START Records

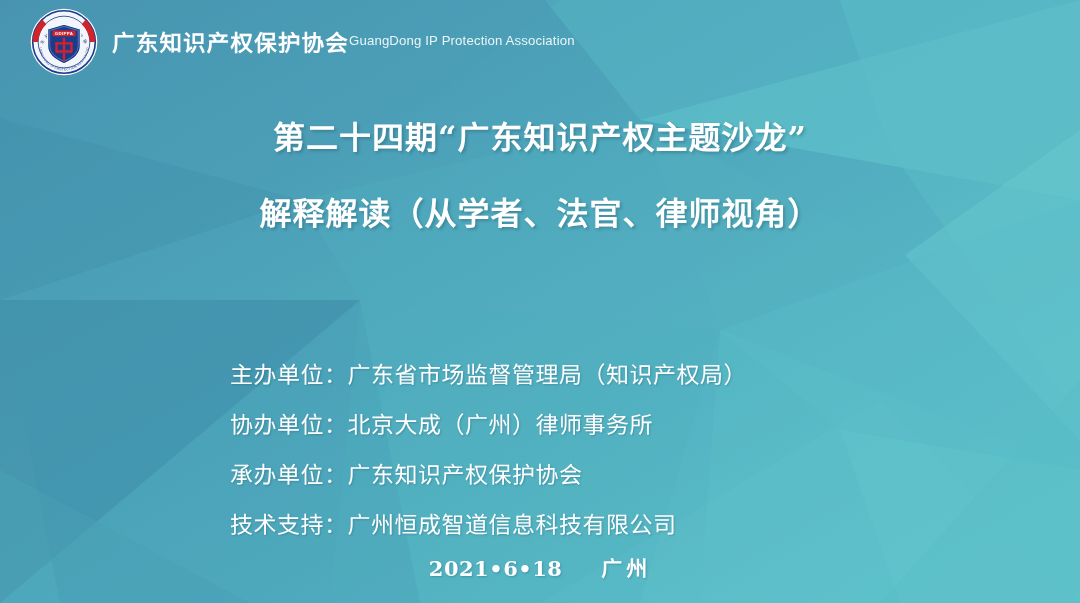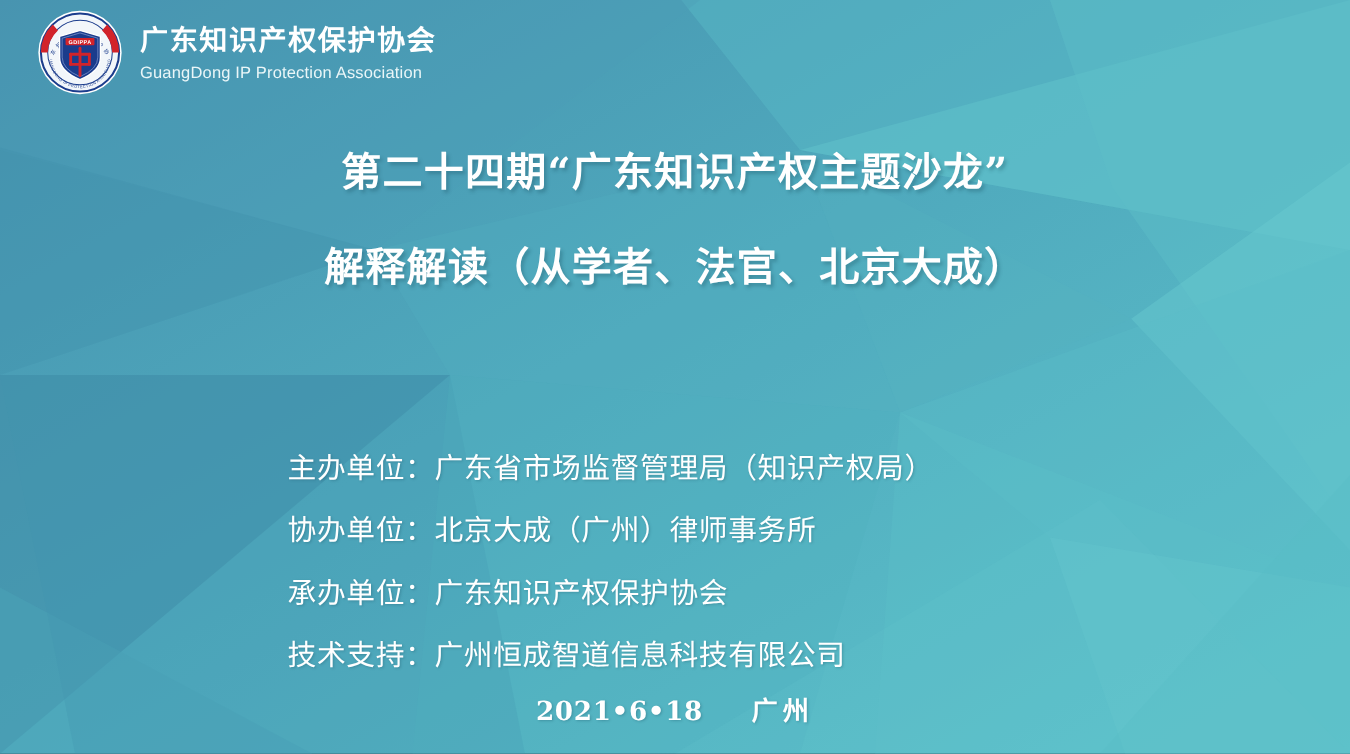--- a/index.html
+++ b/index.html
@@ -47,7 +47,7 @@
   }
   .brand-text {
     display: flex;
-    flex-direction: column;
+    flex-direction: row;
     justify-content: space-between;
     padding-top: 2px;
   }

END Records

Instructions for the task -> Skip the pictures and output all entries exactly.

Exercise output ->
--- a/index.html
+++ b/index.html
@@ -47,7 +47,7 @@
   }
   .brand-text {
     display: flex;
-    flex-direction: column;
+    flex-direction: row;
     justify-content: space-between;
     padding-top: 2px;
   }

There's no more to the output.